**DIRECTIONS**:
A) Below is an article on Shaolin internal training, followed by some material. List every term in the article that is written with its Chinese characters, and give the characters next to each one.
B) Reproduce the article on Shaolin internal training from "This historical background" up to and including "mentions the term.".

The Art of Longevity: Shaolin Nei Gong and Yan Shou Gong in the Teachings of Master Yap Boh Heong

Most people encounter Shaolin as an image: shaven-headed monks performing spectacular kicks in a dusty courtyard. It is a vivid image, but it is also only the lowest level of what the tradition actually contains. In a series of interviews and instructional videos on The Martial Man YouTube channel, the Malaysian martial artist and healer Master Yap Boh Heong has been arguing — patiently, and with careful demonstrations — that this external picture hides far more than it reveals.

Master Yap is a lineage holder of Yan Shou Gong 延壽功, the “Art of Longevity,” and one of very few active senior practitioners of Wu Mei Quan 五梅拳 and the Southern Shaolin branch of Wuzuquan 五祖拳 (Five Ancestors Fist). He teaches these arts from Kuala Lumpur, at international workshops, and through an online course structured around the 36 Yan Shou Gong sets. What follows is a synthesis of the framework he presents in those videos: the history, the lineage, the operational concepts of the internal work, and the roadmap by which a modern practitioner can actually make progress.

Shaolin as a University

The first reframe Master Yap offers is that Shaolin was never simply a school for fighting. For at least two thousand years it has functioned as what we would today call a university — an institution of learning with three parallel curricula: Buddhism and the philosophy that surrounds it, traditional Chinese medicine (herbs, acupuncture, energetic healing), and martial arts. Monks entered through a selection process and progressed through levels of competence. The vast majority never reached the most advanced tier; the few who did rarely taught outside the temple walls.

The physical, hard, external arts that modern audiences associate with Shaolin are — in this analogy — the bachelor’s degree. Beyond them lie the healing arts, and beyond those, at the highest level, Nei Gong 內功 — the “internal work” that integrates martial, medical, and contemplative training into a single practice. Because so few reached this level, and fewer still passed it on outside the monastery, Nei Gong was never widely disseminated. Not, Master Yap insists, because it was deliberately kept secret, but because it has genuine prerequisites in the way that any doctoral-level subject does.

Nei Gong and Qigong — A Useful Distinction

This historical background produces one of Master Yap’s more controversial claims: that the word Qigong, as most people now use it, refers to a relatively modern and deliberately simplified subset of Nei Gong. Under pressure from the imperial court, the Shaolin tradition extracted the health-facing components of its internal practices and repackaged them for lay use. That repackaged form — stripped of the martial dimension — is what has come to be called Qigong. Older literature, Master Yap observes, scarcely mentions the term.

Authentic Nei Gong, by contrast, always retains the martial component. Not as a separate fighting style bolted onto a health practice, but as an inseparable feature of how the training is conducted. The martial dimension does three specific things that pure health-Qigong cannot do:

First, it supplies precise movements. Martial forms have been refined over centuries specifically to maximize body-mechanical efficiency. Those precise shapes happen to be exactly what is required to align and connect the body’s internal structures — fascia, tendons, ligaments, and the myofascial chains that flow through them. Vague arm-waving does not kick-start the engine; a precise posture does.

**ENTRIES SUPPLIED**:
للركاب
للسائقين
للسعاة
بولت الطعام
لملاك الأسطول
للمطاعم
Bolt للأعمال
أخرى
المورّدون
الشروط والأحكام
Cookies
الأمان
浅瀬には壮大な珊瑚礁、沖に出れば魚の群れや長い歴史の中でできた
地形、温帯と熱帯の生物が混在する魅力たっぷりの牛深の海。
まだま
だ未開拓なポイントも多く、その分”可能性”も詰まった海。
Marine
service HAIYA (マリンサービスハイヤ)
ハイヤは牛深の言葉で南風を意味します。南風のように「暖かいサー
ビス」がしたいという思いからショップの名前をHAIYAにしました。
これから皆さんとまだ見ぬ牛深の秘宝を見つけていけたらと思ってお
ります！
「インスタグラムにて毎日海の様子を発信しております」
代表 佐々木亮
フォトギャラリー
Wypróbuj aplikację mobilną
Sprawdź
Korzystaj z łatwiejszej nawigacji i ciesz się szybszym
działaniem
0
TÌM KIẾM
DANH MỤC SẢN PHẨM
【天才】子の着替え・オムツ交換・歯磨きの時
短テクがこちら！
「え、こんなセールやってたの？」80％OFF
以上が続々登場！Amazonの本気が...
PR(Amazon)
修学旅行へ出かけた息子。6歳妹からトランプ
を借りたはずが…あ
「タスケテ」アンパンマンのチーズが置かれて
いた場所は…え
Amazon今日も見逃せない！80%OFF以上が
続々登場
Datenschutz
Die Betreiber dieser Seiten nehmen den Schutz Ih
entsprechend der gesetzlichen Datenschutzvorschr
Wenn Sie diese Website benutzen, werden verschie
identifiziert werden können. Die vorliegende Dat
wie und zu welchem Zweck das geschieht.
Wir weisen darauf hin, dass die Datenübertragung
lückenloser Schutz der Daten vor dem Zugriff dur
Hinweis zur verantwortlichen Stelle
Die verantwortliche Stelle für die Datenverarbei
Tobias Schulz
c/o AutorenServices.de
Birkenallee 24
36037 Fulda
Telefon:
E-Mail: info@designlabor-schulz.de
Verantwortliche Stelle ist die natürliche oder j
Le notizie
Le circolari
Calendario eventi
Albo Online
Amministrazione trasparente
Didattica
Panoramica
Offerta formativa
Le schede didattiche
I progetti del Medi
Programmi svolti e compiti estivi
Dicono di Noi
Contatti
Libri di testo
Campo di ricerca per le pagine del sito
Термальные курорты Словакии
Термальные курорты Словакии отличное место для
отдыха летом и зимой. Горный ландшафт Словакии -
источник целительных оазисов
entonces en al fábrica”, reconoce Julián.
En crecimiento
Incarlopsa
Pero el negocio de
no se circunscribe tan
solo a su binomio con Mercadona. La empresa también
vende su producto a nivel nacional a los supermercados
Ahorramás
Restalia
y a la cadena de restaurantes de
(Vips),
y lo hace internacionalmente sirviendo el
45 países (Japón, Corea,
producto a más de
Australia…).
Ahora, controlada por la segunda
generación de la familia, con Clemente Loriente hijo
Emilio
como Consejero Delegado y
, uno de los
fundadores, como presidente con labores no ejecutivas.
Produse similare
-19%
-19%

**TASK SOLUTIONS**:
A)
- Yan Shou Gong 延壽功
- Wu Mei Quan 五梅拳
- Wuzuquan 五祖拳
- Nei Gong 內功

B)
This historical background produces one of Master Yap’s more controversial claims: that the word Qigong, as most people now use it, refers to a relatively modern and deliberately simplified subset of Nei Gong. Under pressure from the imperial court, the Shaolin tradition extracted the health-facing components of its internal practices and repackaged them for lay use. That repackaged form — stripped of the martial dimension — is what has come to be called Qigong. Older literature, Master Yap observes, scarcely mentions the term.